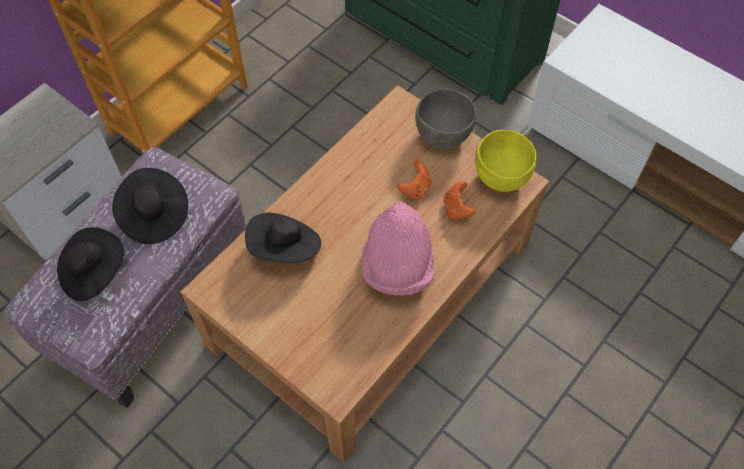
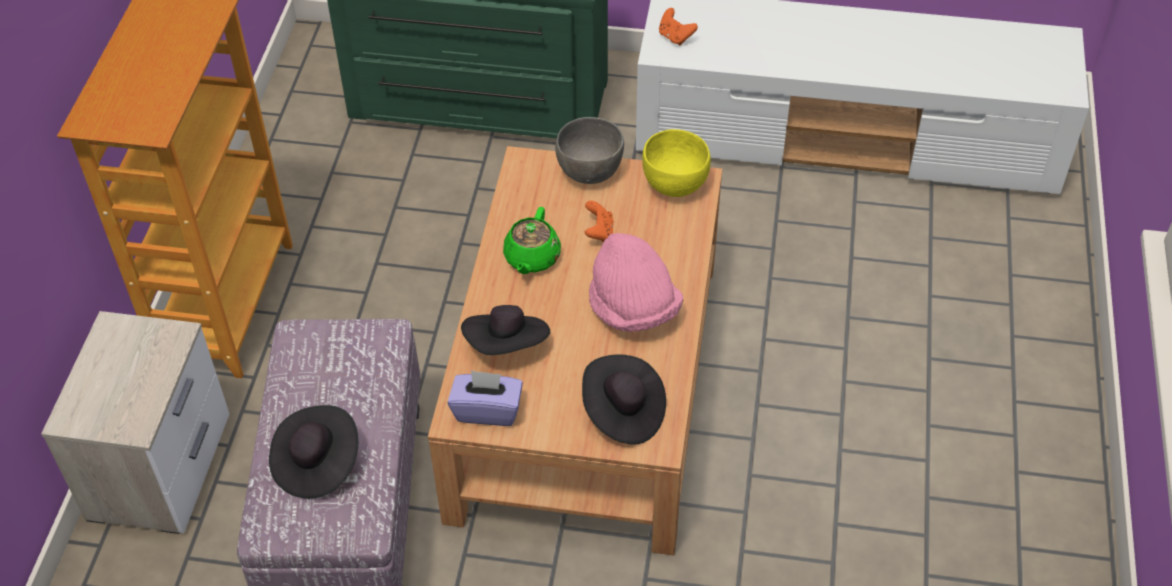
camera: 30 degrees left, 10 degrees down
black hat [112,168,188,244] -> black hat moved to [582,354,666,445]
orange game controller [444,181,475,220] -> orange game controller moved to [659,8,698,45]
none -> purple tissue box [448,370,523,426]
none -> green teapot [503,207,561,274]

- _About this task_
Lines in the records that hold the word "none" are to be counted; give only the total.

- _Answer space_
2